EXERCISE MATERIALS:
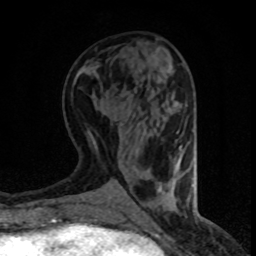
Breast MRI (dynamic contrast-enhanced), one axial slice. Position 34 of 80 along the scan axis. Cropped to one breast. Dynamic contrast-enhanced series, time point 2 of 8 at this slice position (early post-contrast). 1.5 T. TE 4.2 ms, TR 7.1 ms. 256 × 256 image matrix, field of view 140 × 140 mm. Female patient.
Annotated regions visible in this slice (semi-automatically segmented with operator editing):
- enhancing-tissue mask used for the functional tumour volume (all voxels passing the contrast-enhancement thresholds inside the analysis volume; usually the tumour): bounding box [x1, y1, x2, y2] px = [179, 146, 181, 149]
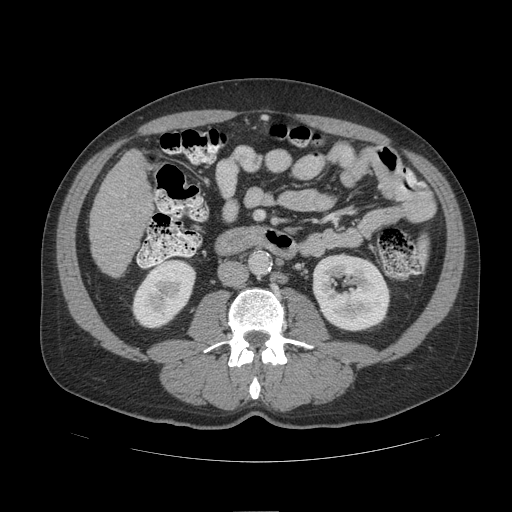
Contrast-enhanced abdominal CT (liver protocol), one axial slice. Position 32 of 109 along the scan axis. Reconstruction kernel STANDARD. 140 kVp. Soft-tissue window (W 400 / L 40 HU). 2.5 mm slice thickness. 512 × 512 image matrix, field of view 420 × 420 mm. From the clinical record (not read from this slice): diagnosis: hepatocellular carcinoma (patient treated with transarterial chemoembolisation; whether this scan precedes or follows treatment is not stated here); TNM stage (as recorded): Stage-IIIB; Child-Pugh class: A; tumour differentiation: poorly differentiated; tumour nodularity: multinodular.
Outlined on this slice (semi-automatically segmented with operator editing):
- liver parenchyma outside the tumour (the mass and vessels are separate outlines, so this box may not span the whole liver): bounding box (x1, y1, x2, y2) in pixels: (90, 150, 152, 276)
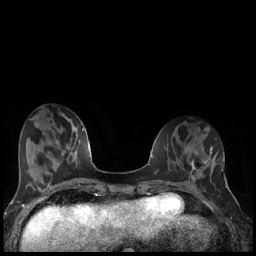
Breast MRI (dynamic contrast-enhanced), one axial slice. Slice 58 of 240 in the series (ordered by position). Dynamic contrast-enhanced series, time point 2 of 7 at this slice position (early post-contrast). 1.5 T. TE 1.9 ms, TR 4.2 ms. 0.8 mm slice thickness. 256 × 256 image matrix, field of view 320 × 320 mm. Female patient.
Annotated regions visible in this slice (semi-automatically segmented with operator editing):
- enhancing-tissue mask used for the functional tumour volume (all voxels passing the contrast-enhancement thresholds inside the analysis volume; usually the tumour): box from (x=190, y=160) to (x=206, y=174) px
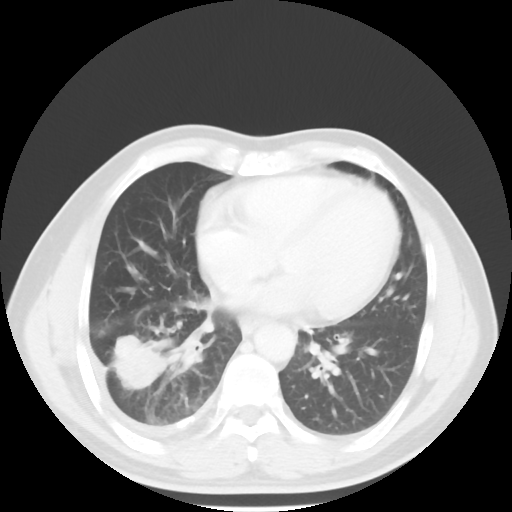
Chest CT, one axial slice. Slice 22 of 56 in the series (ordered by position). Reconstruction kernel STANDARD. 120 kVp. Lung window (W 1500 / L -600 HU). 512 × 512 image matrix, field of view 344 × 344 mm. Male patient, age 56 years. Case-level facts recorded for this patient, not image findings: clinical TNM (as recorded): T2 N3 M1.
Outlined on this slice (rectangle marked by the reading radiologist):
- lung tumour (recorded histology: adenocarcinoma): bounding box [x1, y1, x2, y2] px = [110, 330, 175, 392]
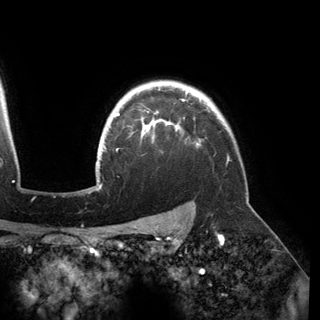
Breast MRI (dynamic contrast-enhanced), one axial slice. Cropped to one breast. Dynamic contrast-enhanced series, time point 2 of 6 at this slice position (early post-contrast). 3 T. TE 2.8 ms, TR 6.2 ms. 1.2 mm slice thickness. 320 × 320 image matrix, field of view 250 × 250 mm. Female patient.
Outlined on this slice (semi-automatic segmentation, software-assisted and operator-edited):
- enhancing-tissue mask used for the functional tumour volume (all voxels passing the contrast-enhancement thresholds inside the analysis volume; usually the tumour): bounding box [x1, y1, x2, y2] px = [116, 90, 199, 145]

TASK INSTRUCTIONS: When a line in the records contains the string "point", it counts; state how many lines count, with no other words.

WORKED SOLUTION: 3